但是他依然曠達地笑著:“這點苦頭算什麼!比不是你們這些年輕人啊……”他感慨地看著周圍年輕的孩子們,“你們是國家的希望!是你們救了我們這些老家夥們!”
“老師……”夕無夏猶自在一旁泣不成聲。
“湖水藍!”一個痞痞卻悅耳的聲音響起,隨即一個白色的身影搖曳生姿地朝我走來,漂亮得不像話的臉上掛著柔媚的笑容,人未到,漂亮的蘭花指先伸到我麵前,我撲進他懷裏,一把抱住他柔軟的腰,熱淚盈眶:“阿夕灼!你沒死……”
“我當然沒死!我怎麼會死呢?像我這樣天下無雙的人死了那多可惜!不知道得哭出多少條河來!”痞痞的性格在遭受牢獄之災後居然沒有改變半分!
“真是太好了……”我的哭音拖得長長的。
我用力嗅著他身上幹淨的有點像蓮花的香味,很奇怪這個古怪的家夥怎麼不像其他人那麼髒。
一個人拎著我的脖子把我從阿夕灼身上拉了起來,高高舉著抱進懷裏,堅硬的胡須紮著我的臉,我大叫:“楚未歌!”

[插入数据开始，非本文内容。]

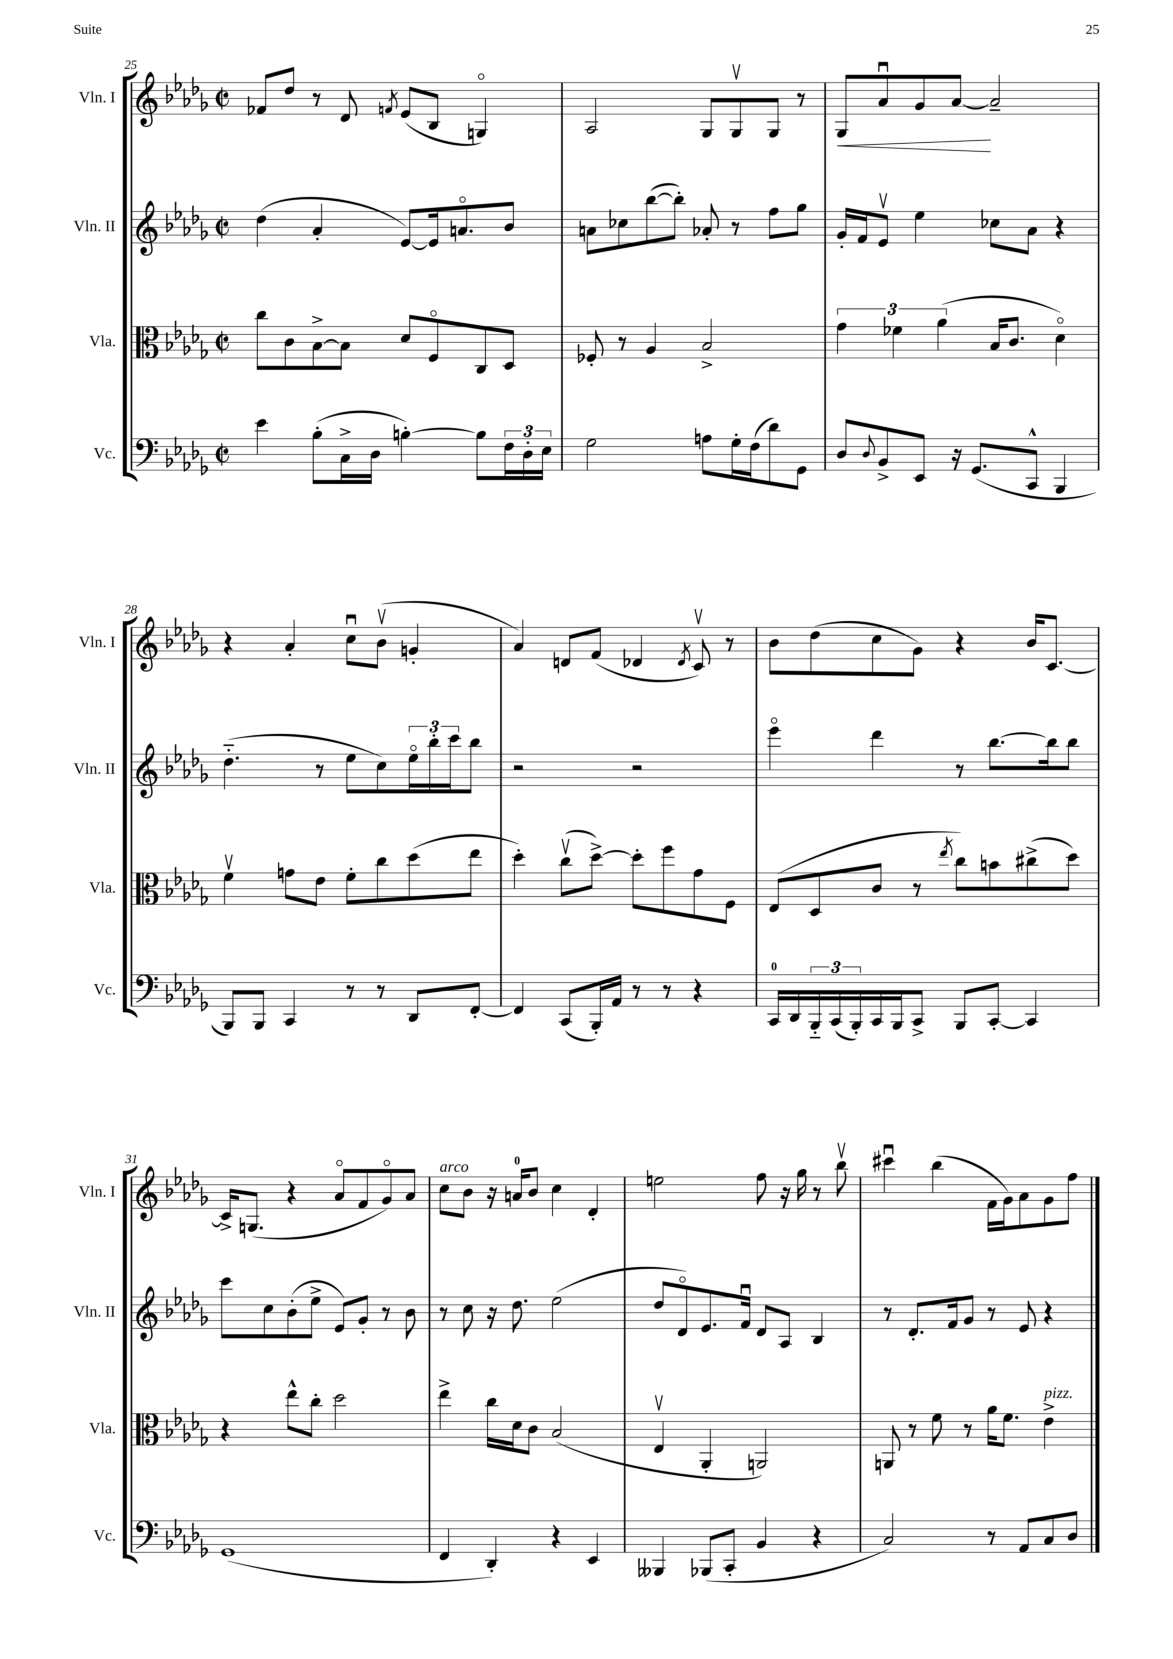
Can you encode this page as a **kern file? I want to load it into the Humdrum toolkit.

**kern	**kern	**kern	**kern
*staff4	*staff3	*staff2	*staff1
*clefF4	*clefC3	*clefG2	*clefG2
*k[b-e-a-d-g-]	*k[b-e-a-d-g-]	*k[b-e-a-d-g-]	*k[b-e-a-d-g-]
*M2/2	*M2/2	*M2/2	*M2/2
*met(c|)	*met(c|)	*met(c|)	*met(c|)
4e-\	8cc\L	(4dd-\	8f-/L
.	8c\	.	8dd-/J
(8B-'\L	[8B-^\	4a-'/	8r
16C^\L	8B-\]J	.	8d-/
16D-\JJ	.	.	.
.	.	.	8qf/
[4B'\)	8d-/L	[8e-/L)	(8e-/L
.	8Fo/	16e-/]k	8B-/J
.	.	8.ao/	.
8B\]L	8C/	.	4Go/)
24F\L	8D-/J	8b-/J	.
24D-'\	.	.	.
24E-\JJ	.	.	.
=	=	=	=
2G-\	8F-'/	8a\L	2A-/
.	8r	8cc-\	.
.	4A-/	([8bb-\	.
.	.	8bb-'\]J)	.
8A\L	2B-^/	8a-'/	8G-/L
16G-'\L	.	8r	8G-v/
(16F\J	.	.	.
8d-\)	.	8ff\L	8G-/J
8GG-\J	.	8gg-\J	8r
=	=	=	=
8D-/L	6g-\	16g-'/LL	8G-/L
.	.	16f/J	.
8qqD-/	.	.	.
8BB-^/	.	8e-v/J	8a-u/
.	6f-\	.	.
8EE-/J	.	4ee-\	8g-/
.	(6a-\	.	.
16r	.	.	[8a-/J
(8.GG-/L	.	.	.
.	16B-/LK	8cc-\L	2a-~/]
.	8.c/J	.	.
8CC^^/J	.	8a-\J	.
4BBB-/	4d-o\)	4r	.
=	=	=	=
8BBB-/L)	4fv\	(4.dd-'~\	4r
8BBB-/J	.	.	.
4CC/	8g\L	.	4a-'/
.	8e-\J	8r	.
8r	8f'\L	8ee-\L	8ccu\L
8r	8cc\	8cc\)	(8b-v\J
8DD-/L	(8dd-\	24ee-o\L	4g'/
.	.	24bb-'\	.
.	.	24ccc\J	.
[8FF'/J	8ee-\J	8bb-\J	.
=	=	=	=
4FF/]	4dd-'\)	2r	4a-/)
(8CC/L	(8ccv\L	.	8d/L
16BBB-'/L)	[8dd-^\J)	.	(8f/J
16AA-/JJ	.	.	.
8r	8dd-'\]L	2r	4d-/
8r	8ff\	.	.
.	.	.	8qd-/
4r	8g-\	.	8cv/)
.	8F\J	.	8r
=	=	=	=
16CC/LL	(8E-/L	4eee-o\	8b-\L
16DD-/	.	.	.
24BBB-'~/	8D-/	.	(8dd-\
(24CC/	.	.	.
24BBB-'/)	.	.	.
16CC/	8c/J	4ddd-\	8cc\
16BBB-/J	.	.	.
8CC^/J	8r	.	8g-\J)
.	8qee-/	.	.
8BBB-/L	8cc\L)	8r	4r
[8CC'/J	8b\	[8.bb-\L	.
4CC/]	(8cc#^\	.	16b-/LK
.	.	16bb-\]k	[8.c/J
.	8dd-\J)	8bb-\J	.
=	=	=	=
(1GG-	4r	8ccc\L	16c^/]LK
.	.	.	(8.G/J
.	.	8cc\	.
.	8ee-^^\L	(8b-'\	4r
.	8cc'\J	8ee-^\J	.
.	2dd-\	8e-/L)	8a-o/L
.	.	8g-'/J	8f/
.	.	8r	8g-o/)
.	.	8b-\	8a-/J
=	=	=	=
4FF/	4ee-^\	8r	8cc\L
.	.	8cc\	8b-\J
4DD-'/)	16cc\LL	16r	16r
.	16d-\J	8.dd-\	16a/LK
.	8c\J	.	8b-/J
4r	(2B-/	(2ee-\	4cc\
4EE-/	.	.	4d-'/
=	=	=	=
4BBB--/	4E-v/	8dd-/L	2ee\
.	.	8d-o/)	.
(8BBB-/L	4AA-'/	8.e-/	.
8CC'/J	.	.	.
.	.	16fu/Jk	.
4BB-/	2AA/)	8d-/L	8ff\
.	.	8A-/J	16r
.	.	.	16gg-\
4r	.	4B-/	8r
.	.	.	8bb-v\
=	=	=	=
2C/)	8AA/	8r	4ccc#u\
.	8r	8.d-'/L	.
.	8f\	.	(4bb-\
.	.	16f/k	.
.	8r	8g-/J	.
8r	16a-\LK	8r	16f\LL
.	8.f\J	.	16g-\J)
8AA-/L	.	8e-/	8a-\
8C/	4e-^\	4r	8g-\
8D-/J	.	.	8ff\J
==	==	==	==
*-	*-	*-	*-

楚未歌皺皺眉毛:“知道是我就好,幹嘛叫得那麼大聲?!”
大家一齊笑了起來。
“現在,我給大家治療一下。”歧原說著,手指在空中一擺,做了個治療術的手印——他果然會手印——我也跟著做了這個手勢,之後牢獄內光芒大放,乳白色的光係巫術充滿長長的空間,很快大家身上長期未愈合的傷口都恢複了。